Di tengah hiruk pikuk malam itu, Teater Pitoelas Universitas 17 Agustus 1945 (Untag) Semarang mempersembahkan drama teatrikal “Pertempuran Lima Hari di Semarang”. Sebuah pementasan yang bukan sekadar hiburan, melainkan penghormatan bagi para pahlawan dan rakyat yang berkorban demi merah putih.
Tepat pukul delapan malam, kawasan Tugu Muda berubah menjadi panggung sejarah hidup. Ribuan warga memenuhi area — berdiri rapat di trotoar, duduk di rerumputan, bahkan menonton dari kejauhan — semua terpaku pada kisah heroik yang lahir dari tanah mereka sendiri.

Suara orkestra pengiring mengalun lembut, lalu berubah cepat menjadi ritme tegang saat adegan pertama dimulai. Di bawah sorotan cahaya kuning keemasan, muncul sosok dr.
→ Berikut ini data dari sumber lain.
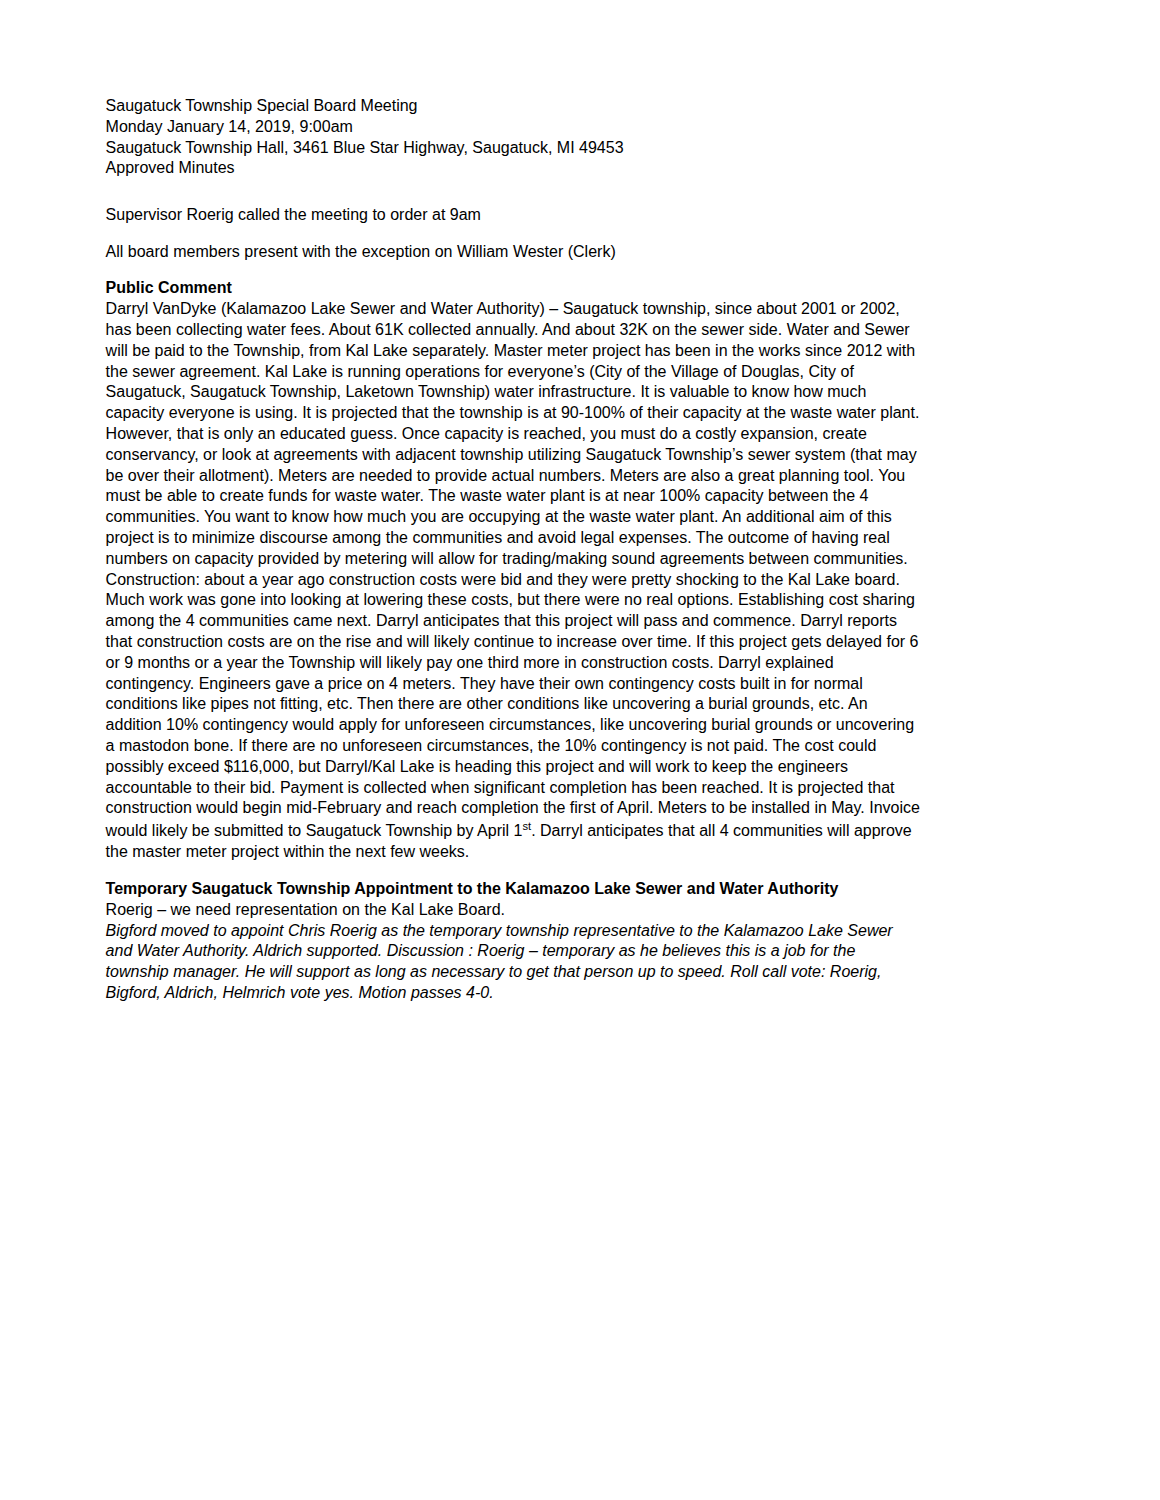Saugatuck Township Special Board Meeting
Monday January 14, 2019, 9:00am
Saugatuck Township Hall, 3461 Blue Star Highway, Saugatuck, MI 49453
Approved Minutes
Supervisor Roerig called the meeting to order at 9am
All board members present with the exception on William Wester (Clerk)
Public Comment
Darryl VanDyke (Kalamazoo Lake Sewer and Water Authority) – Saugatuck township, since about 2001 or 2002, has been collecting water fees. About 61K collected annually. And about 32K on the sewer side. Water and Sewer will be paid to the Township, from Kal Lake separately. Master meter project has been in the works since 2012 with the sewer agreement. Kal Lake is running operations for everyone’s (City of the Village of Douglas, City of Saugatuck, Saugatuck Township, Laketown Township) water infrastructure. It is valuable to know how much capacity everyone is using. It is projected that the township is at 90-100% of their capacity at the waste water plant. However, that is only an educated guess. Once capacity is reached, you must do a costly expansion, create conservancy, or look at agreements with adjacent township utilizing Saugatuck Township’s sewer system (that may be over their allotment). Meters are needed to provide actual numbers. Meters are also a great planning tool. You must be able to create funds for waste water. The waste water plant is at near 100% capacity between the 4 communities. You want to know how much you are occupying at the waste water plant. An additional aim of this project is to minimize discourse among the communities and avoid legal expenses. The outcome of having real numbers on capacity provided by metering will allow for trading/making sound agreements between communities. Construction: about a year ago construction costs were bid and they were pretty shocking to the Kal Lake board. Much work was gone into looking at lowering these costs, but there were no real options. Establishing cost sharing among the 4 communities came next. Darryl anticipates that this project will pass and commence. Darryl reports that construction costs are on the rise and will likely continue to increase over time. If this project gets delayed for 6 or 9 months or a year the Township will likely pay one third more in construction costs. Darryl explained contingency. Engineers gave a price on 4 meters. They have their own contingency costs built in for normal conditions like pipes not fitting, etc. Then there are other conditions like uncovering a burial grounds, etc. An addition 10% contingency would apply for unforeseen circumstances, like uncovering burial grounds or uncovering a mastodon bone. If there are no unforeseen circumstances, the 10% contingency is not paid. The cost could possibly exceed $116,000, but Darryl/Kal Lake is heading this project and will work to keep the engineers accountable to their bid. Payment is collected when significant completion has been reached. It is projected that construction would begin mid-February and reach completion the first of April. Meters to be installed in May. Invoice would likely be submitted to Saugatuck Township by April 1st. Darryl anticipates that all 4 communities will approve the master meter project within the next few weeks.
Temporary Saugatuck Township Appointment to the Kalamazoo Lake Sewer and Water Authority
Roerig – we need representation on the Kal Lake Board.
Bigford moved to appoint Chris Roerig as the temporary township representative to the Kalamazoo Lake Sewer and Water Authority. Aldrich supported. Discussion : Roerig – temporary as he believes this is a job for the township manager. He will support as long as necessary to get that person up to speed. Roll call vote: Roerig, Bigford, Aldrich, Helmrich vote yes. Motion passes 4-0.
Kariadi, diperankan dengan penghayatan mendalam oleh salah satu anggota Teater Pitoelas. Dengan wajah penuh tekad, ia berjuang memastikan air tetap layak dikonsumsi rakyat di tengah kepungan tentara Jepang. Dari sisi lain panggung, hadir Mr. Wongsonegoro, Gubernur Jawa Tengah saat itu, sosok pemimpin yang berdiri tegak di tengah badai ketidakpastian.
Adegan demi adegan bergulir dalam ketegangan yang memukau. Teriakan rakyat, dentuman senjata, hingga orasi penuh semangat berpadu menjadi simfoni perjuangan yang menggugah. Beberapa penonton tampak tertegun, sebagian lain menyeka air mata. Tak sedikit yang menatap kosong, seolah membayangkan kakek atau nenek mereka pernah berada di garis depan perjuangan itu.
“Setiap kali kami naik panggung di depan Tugu Muda, rasanya seperti berbicara langsung dengan para pahlawan. Ini bukan sekadar teater — ini janji untuk tidak melupakan,” ujar salah satu pemain usai pementasan.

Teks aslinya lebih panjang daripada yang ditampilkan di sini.